Was bei Legionellenuntersuchungen analysiert wird
Im Mittelpunkt steht der Nachweis von Legionella-Bakterien in Wasserproben. Die Untersuchung dient dazu, hygienische Risiken in Installationen und technischen Wassersystemen zu erkennen, insbesondere dort, wo Temperaturen, Stagnation oder Aerosolbildung die Vermehrung begünstigen können. Bewertet werden nicht nur einzelne Messwerte, sondern auch der Zusammenhang mit Anlagentyp, Betriebsweise und Probenahmestelle.
Typische Probenahmeorte und Untersuchungsanlaesse
Proben werden je nach Fragestellung an Entnahmestellen innerhalb der Warm- und Kaltwasserverteilung, an Speichern, Zirkulationsleitungen oder an wenig genutzten Entnahmestellen gezogen. Untersuchungen sind unter anderem bei Verdacht auf hygienische Mängel, nach technischen Änderungen, im Rahmen von Überwachungsprogrammen oder zur Abklärung von Auffälligkeiten im Betrieb relevant. Auch Anlagen mit möglicher Aerosolbildung können in die Beurteilung einbezogen werden.
Ablauf von Probenahme bis Befund
Die Leistung umfasst in der Regel die fachgerechte Probenahme, den kontrollierten Probentransport, die mikrobiologische Laboranalyse und die Befunddarstellung. Entscheidend ist, dass Probenahmepunkte, Probenart und Randbedingungen nachvollziehbar dokumentiert sind, damit Ergebnisse richtig eingeordnet werden können.
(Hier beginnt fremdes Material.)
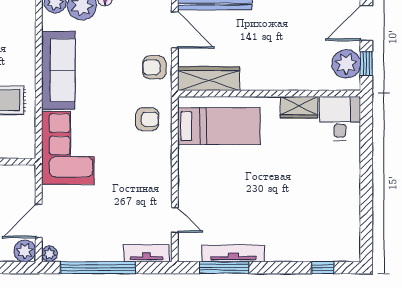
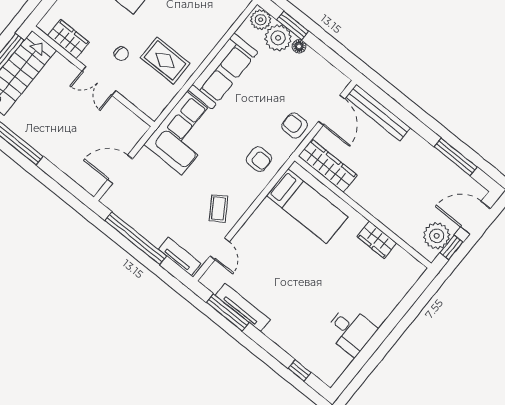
desk: (340, 119) -> (351, 331), moved, turned 90
coffee table: (147, 187) -> (219, 208), added
plant: (25, 251) -> (92, 183), removed
plant: (49, 254) -> (108, 200), removed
Je nach Ziel der Untersuchung werden orientierende Einzelproben, wiederkehrende Kontrollproben oder systematisch aufgebaute Probenahmekonzepte eingesetzt.
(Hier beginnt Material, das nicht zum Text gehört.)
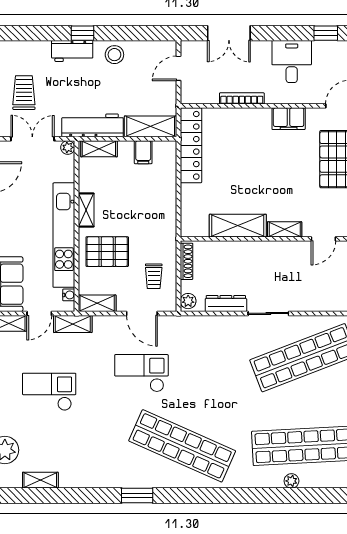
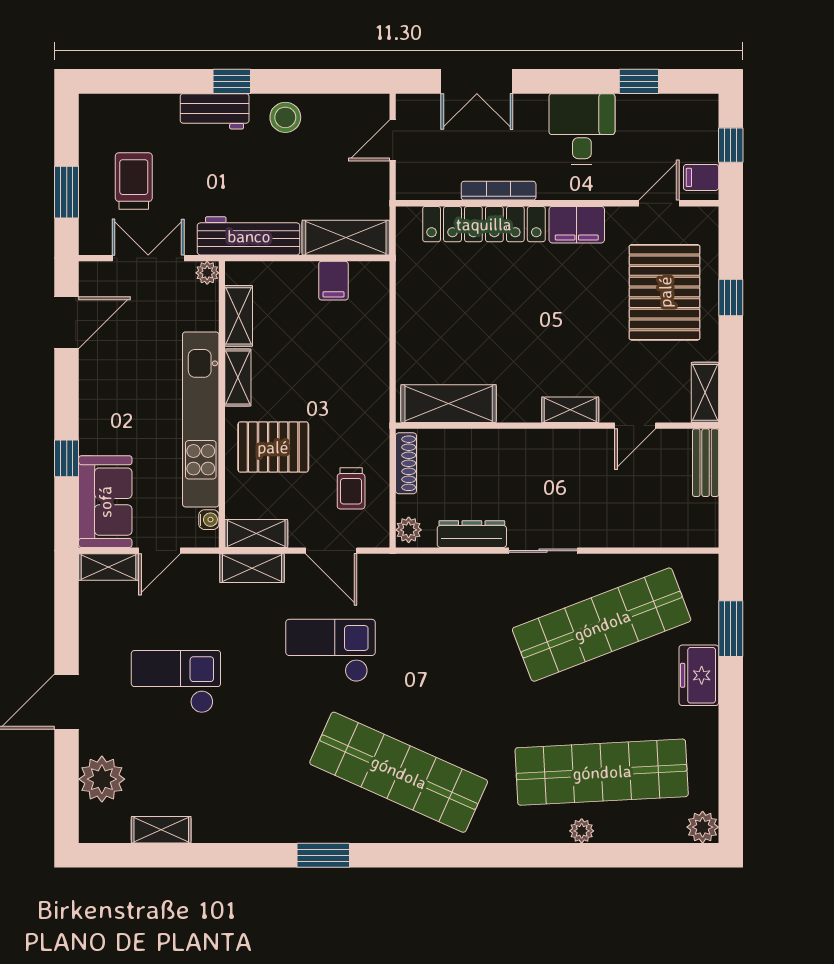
locker: (191, 145) -> (484, 224), moved, turned 90
shelving: (99, 149) -> (239, 316), moved, turned 90
shelving: (238, 226) -> (449, 404), moved
shelving: (73, 324) -> (252, 568), moved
Abgrenzung zu anderen Analysen innerhalb der Wasserueberwachung
Legionellenuntersuchungen sind auf einen klar definierten mikrobiologischen Risikobereich ausgerichtet. Sie unterscheiden sich von chemischen Analysen oder Elementanalysen, bei denen Stoffgehalte und Materialeinträge im Vordergrund stehen. Gegenüber allgemeinen analytischen Kontrollen sind sie spezifischer, weil sie gezielt den Nachweis von Legionellen in wasserführenden Systemen behandeln. Von Zustandsanalysen von Wasserversorgungs-Unternehmen grenzen sie sich dadurch ab, dass nicht die Gesamtbeurteilung einer Versorgung, sondern ein konkreter hygienischer Parameter untersucht wird.